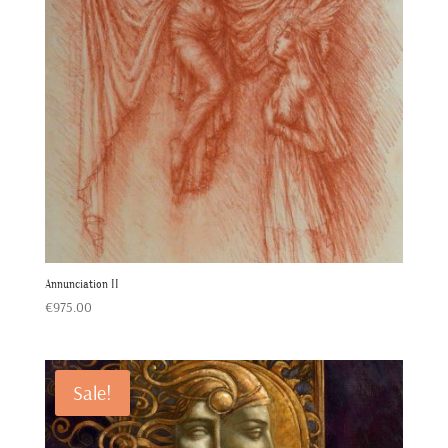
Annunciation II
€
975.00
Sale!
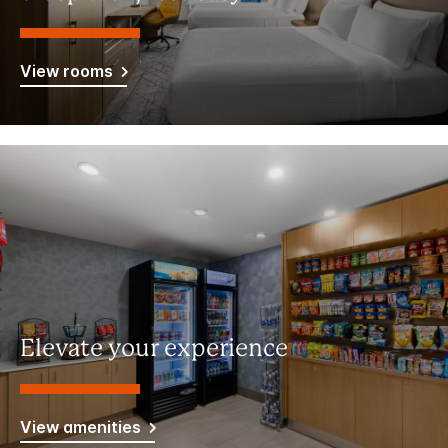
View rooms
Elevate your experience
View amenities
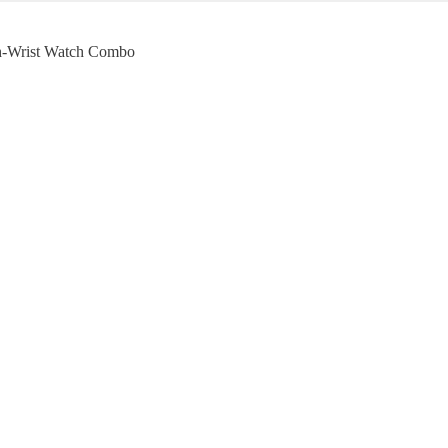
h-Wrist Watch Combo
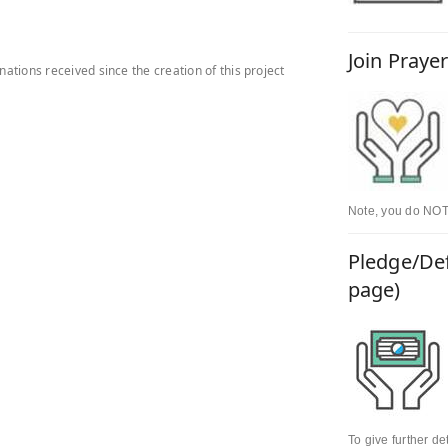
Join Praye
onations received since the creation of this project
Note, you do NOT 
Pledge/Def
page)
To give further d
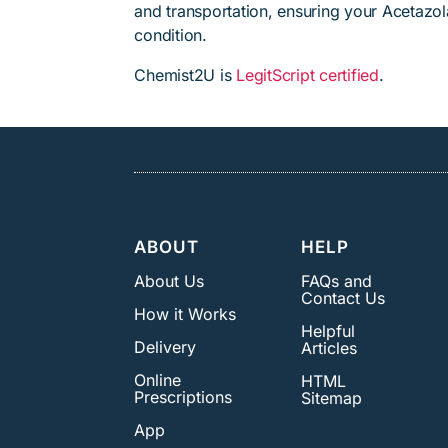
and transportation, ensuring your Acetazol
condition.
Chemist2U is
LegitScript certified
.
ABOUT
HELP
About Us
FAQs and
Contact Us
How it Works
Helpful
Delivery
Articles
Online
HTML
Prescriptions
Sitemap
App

• • • • • • •

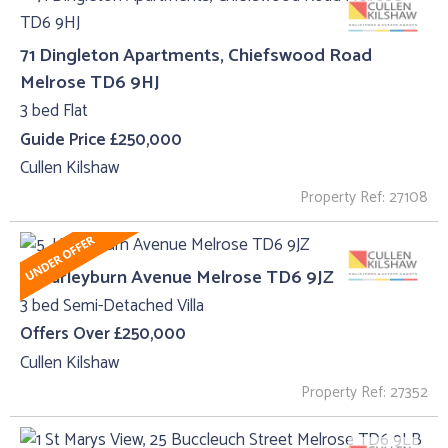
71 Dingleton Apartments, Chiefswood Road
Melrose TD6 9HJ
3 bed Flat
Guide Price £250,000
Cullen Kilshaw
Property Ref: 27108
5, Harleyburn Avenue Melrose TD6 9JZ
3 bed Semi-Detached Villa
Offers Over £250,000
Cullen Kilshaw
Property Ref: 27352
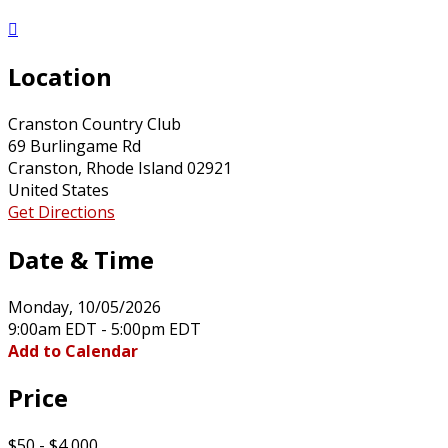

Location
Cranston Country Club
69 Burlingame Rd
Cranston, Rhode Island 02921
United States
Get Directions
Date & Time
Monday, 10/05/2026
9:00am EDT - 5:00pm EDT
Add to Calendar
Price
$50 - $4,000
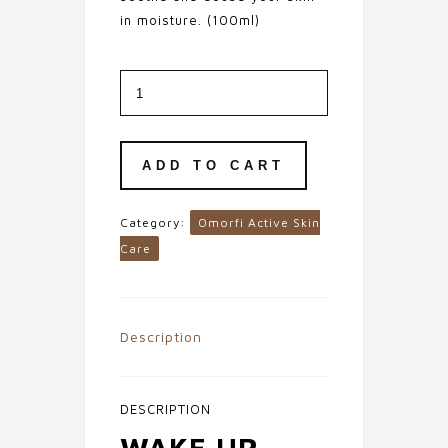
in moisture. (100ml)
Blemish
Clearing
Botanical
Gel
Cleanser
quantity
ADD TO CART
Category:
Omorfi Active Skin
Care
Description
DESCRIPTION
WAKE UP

• • • • • • •

To do: Recast the item text as a JSON list of strings, one string per line, starting with the line that contains "Annunciation II" and going on through the line that contains "To give further d". Leave out blank lines and the pictures.

Answer to this problem:
[
  "Annunciation II",
  "€",
  "975.00",
  "Sale!",
  "View rooms",
  "Elevate your experience",
  "View amenities",
  "h-Wrist Watch Combo",
  "Join Praye",
  "onations received since the creation of this project",
  "Note, you do NOT ",
  "Pledge/Def",
  "page)",
  "To give further d"
]